**Goal of the exercise:** Your copy should begin at the line containing "Auvergne Couverture qui" and end at the last line of the records; transcribe those lines exactly and leave out every picture.

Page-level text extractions
########################################

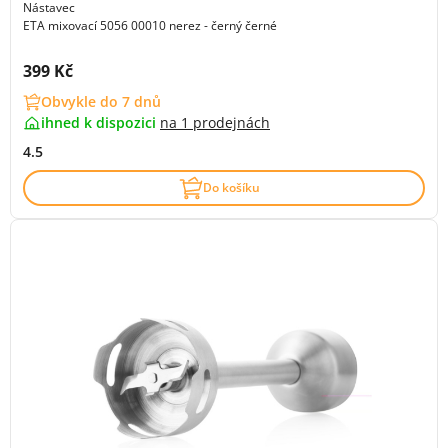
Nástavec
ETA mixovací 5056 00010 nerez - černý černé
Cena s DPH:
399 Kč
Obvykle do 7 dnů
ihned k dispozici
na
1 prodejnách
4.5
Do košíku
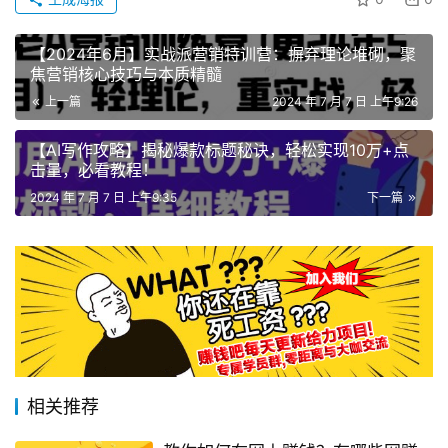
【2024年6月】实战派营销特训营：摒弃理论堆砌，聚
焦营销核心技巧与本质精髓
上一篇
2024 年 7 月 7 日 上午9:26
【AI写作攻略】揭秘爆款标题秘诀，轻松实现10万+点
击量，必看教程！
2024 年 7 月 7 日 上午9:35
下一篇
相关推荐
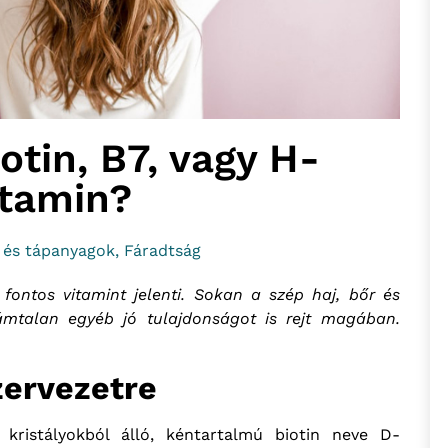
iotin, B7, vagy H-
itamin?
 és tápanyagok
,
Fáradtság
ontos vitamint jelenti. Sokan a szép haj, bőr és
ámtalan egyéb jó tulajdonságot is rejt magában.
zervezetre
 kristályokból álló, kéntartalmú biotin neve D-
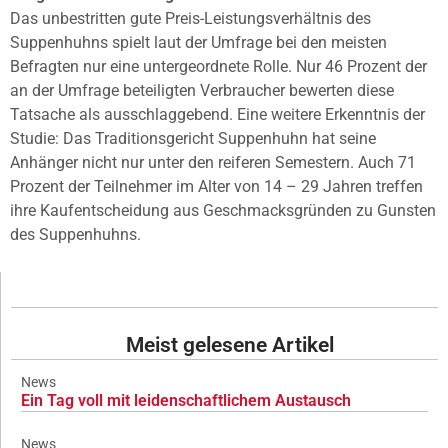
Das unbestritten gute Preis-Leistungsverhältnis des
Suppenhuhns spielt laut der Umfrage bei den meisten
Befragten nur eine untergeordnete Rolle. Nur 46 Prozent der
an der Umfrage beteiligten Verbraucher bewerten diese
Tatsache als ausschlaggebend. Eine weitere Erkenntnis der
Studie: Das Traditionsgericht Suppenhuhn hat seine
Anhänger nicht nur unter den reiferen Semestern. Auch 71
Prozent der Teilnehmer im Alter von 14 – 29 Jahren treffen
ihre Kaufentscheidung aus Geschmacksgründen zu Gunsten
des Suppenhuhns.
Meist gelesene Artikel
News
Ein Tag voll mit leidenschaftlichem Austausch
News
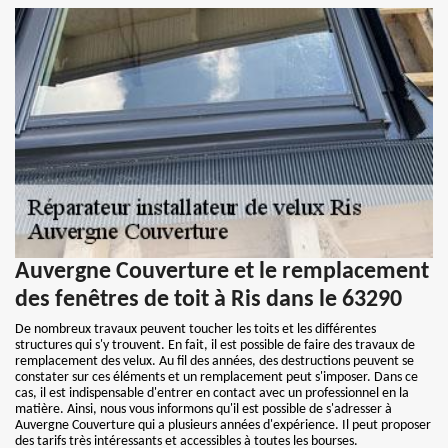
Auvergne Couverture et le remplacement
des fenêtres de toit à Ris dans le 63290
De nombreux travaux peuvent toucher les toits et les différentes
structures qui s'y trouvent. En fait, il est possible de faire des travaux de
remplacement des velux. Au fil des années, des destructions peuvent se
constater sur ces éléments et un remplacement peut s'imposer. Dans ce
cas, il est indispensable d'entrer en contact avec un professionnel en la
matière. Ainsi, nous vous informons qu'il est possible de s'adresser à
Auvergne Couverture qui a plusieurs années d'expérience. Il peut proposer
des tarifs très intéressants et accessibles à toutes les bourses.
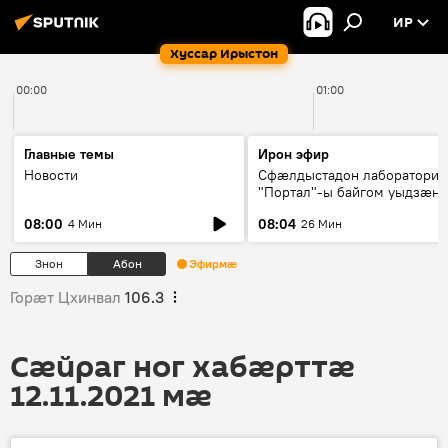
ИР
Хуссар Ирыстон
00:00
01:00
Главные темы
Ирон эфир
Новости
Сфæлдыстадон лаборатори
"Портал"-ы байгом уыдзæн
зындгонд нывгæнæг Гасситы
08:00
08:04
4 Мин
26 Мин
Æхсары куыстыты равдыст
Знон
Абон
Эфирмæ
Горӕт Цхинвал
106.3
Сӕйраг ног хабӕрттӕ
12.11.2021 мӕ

########################################

**Response:**
Auvergne Couverture qui a plusieurs années d'expérience. Il peut proposer
des tarifs très intéressants et accessibles à toutes les bourses.
ИР
Хуссар Ирыстон
00:00
01:00
Главные темы
Ирон эфир
Новости
Сфæлдыстадон лаборатори
"Портал"-ы байгом уыдзæн
зындгонд нывгæнæг Гасситы
08:00
08:04
4 Мин
26 Мин
Æхсары куыстыты равдыст
Знон
Абон
Эфирмæ
Горӕт Цхинвал
106.3
Сӕйраг ног хабӕрттӕ
12.11.2021 мӕ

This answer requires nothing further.